The Occupational Safety and Health Act of 1970 provides workers in Pennsylvania and throughout America with the right to a safe workplace. Under this legislation, workers are protected from retaliation in the event that they make a complaint to OSHA. In fact, the legislation allows workers to accompany OSHA representatives on any inspection that the organization makes. An individual is allowed to receive training and clear instructions on how to avoid hazards at a given job site.
Employers are required to identify and remove as many hazards as possible in the workplace. If a hazard cannot be eliminated, employees are entitled to protection against it. Employees have the right to obtain statistics related to workplace injuries and fatalities. They may also be entitled to learn about any citations that the company has received from OSHA. Employers must keep a record of work-related accidents.

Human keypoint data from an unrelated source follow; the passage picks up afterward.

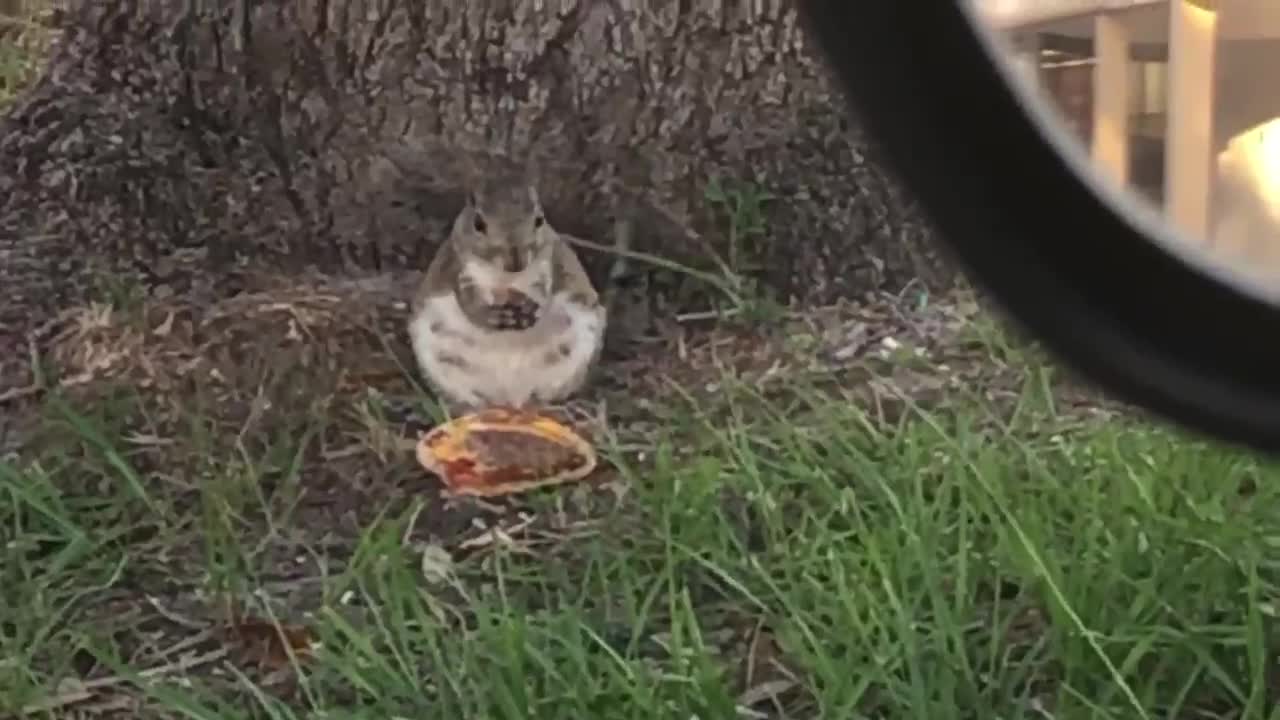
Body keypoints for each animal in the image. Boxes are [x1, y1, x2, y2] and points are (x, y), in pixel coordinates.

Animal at [409, 175, 609, 409]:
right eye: (478, 224)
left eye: (539, 220)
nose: (516, 260)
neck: (508, 281)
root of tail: (510, 397)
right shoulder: (456, 268)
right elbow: (468, 303)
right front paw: (490, 315)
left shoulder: (547, 262)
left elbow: (546, 289)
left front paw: (535, 309)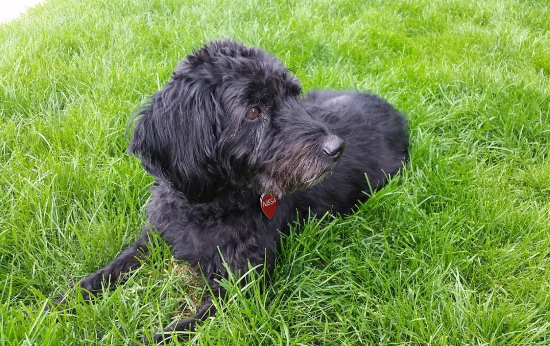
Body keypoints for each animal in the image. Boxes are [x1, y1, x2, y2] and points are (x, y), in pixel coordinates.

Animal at [54, 39, 412, 344]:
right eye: (253, 111)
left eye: (292, 95)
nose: (336, 148)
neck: (207, 208)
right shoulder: (155, 237)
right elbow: (110, 269)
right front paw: (60, 302)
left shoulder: (240, 285)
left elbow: (178, 330)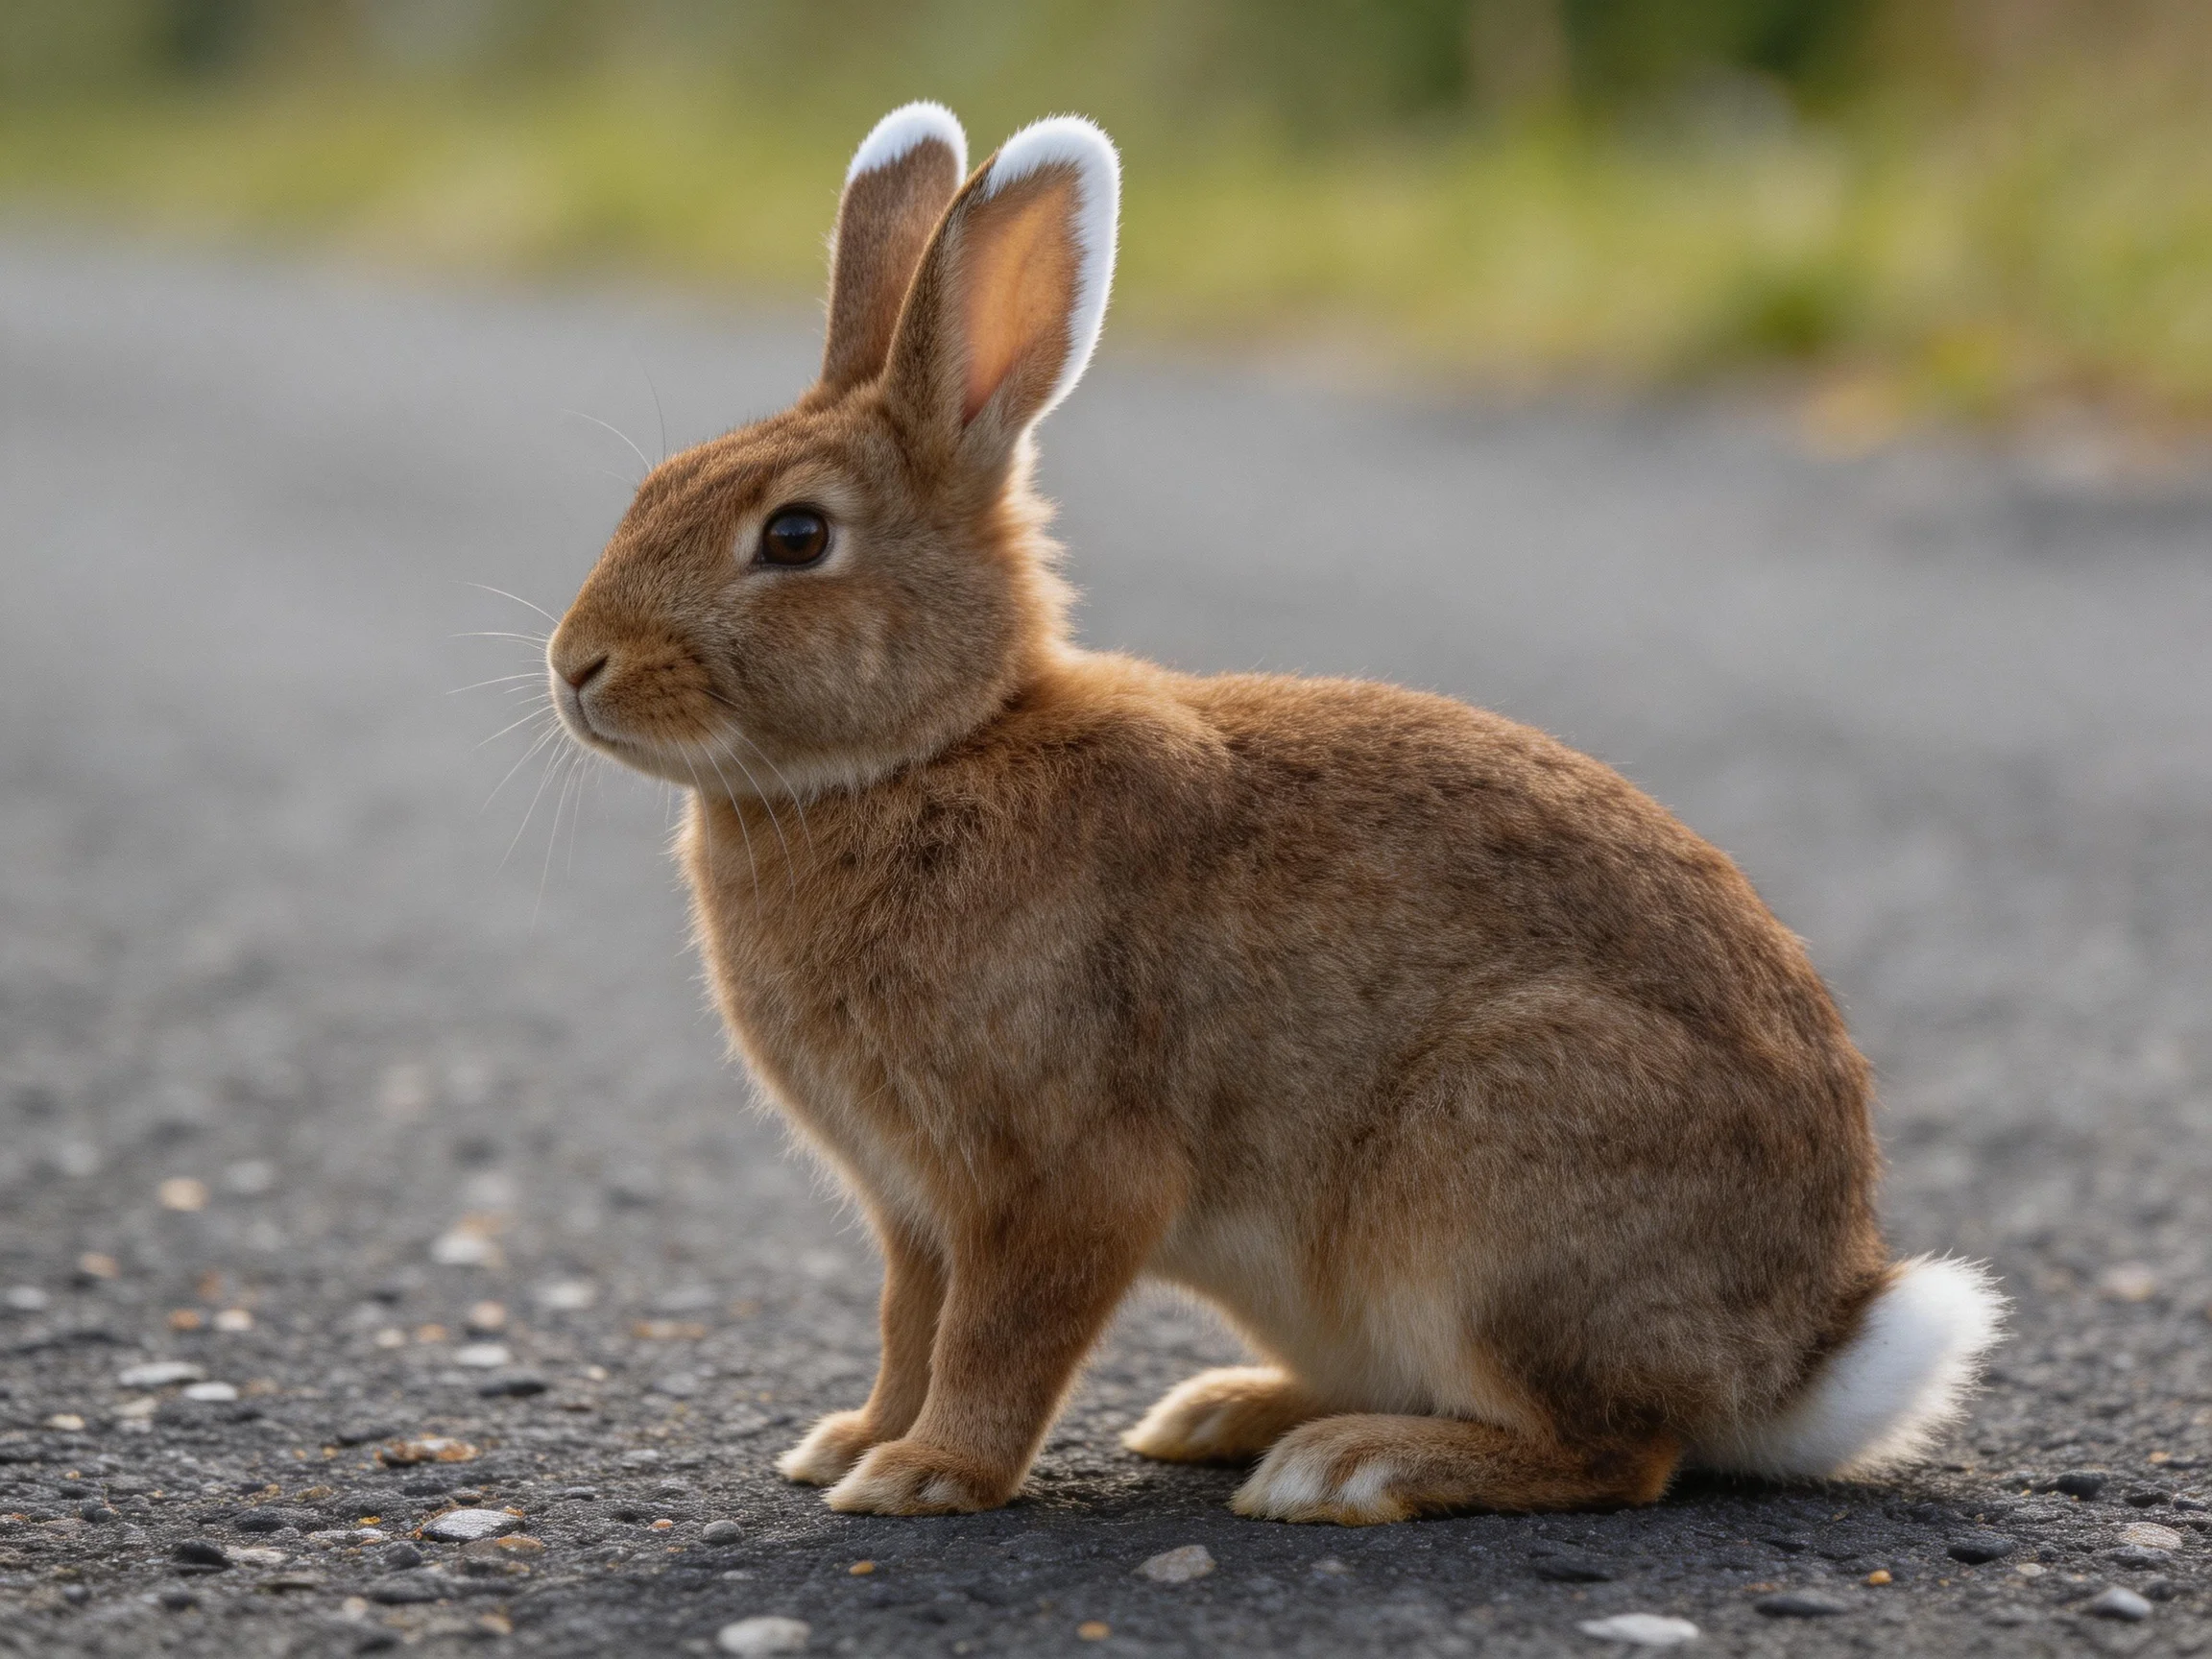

Workers who believe that an employer hasn't done enough to address a hazard may contact OSHA to file a complaint. The request can be made anonymously. Once a complaint has been made, OSHA will investigate it to determine if the claim has any merit. If there is reason to believe that a hazard has not been mitigated, an inspection will take place, and a report will be issued.
Those who are injured while on the job could receive workers' compensation benefits. This allows an individual to receive payment for medical expenses incurred related to the injury. It also allows an individual to receive a portion of his or her lost wages. However, unlike a personal injury case, injured workers are generally unable to receive punitive or other damages. An attorney may be able to review a workers' compensation case and answer any questions a worker has about the process of filing a claim.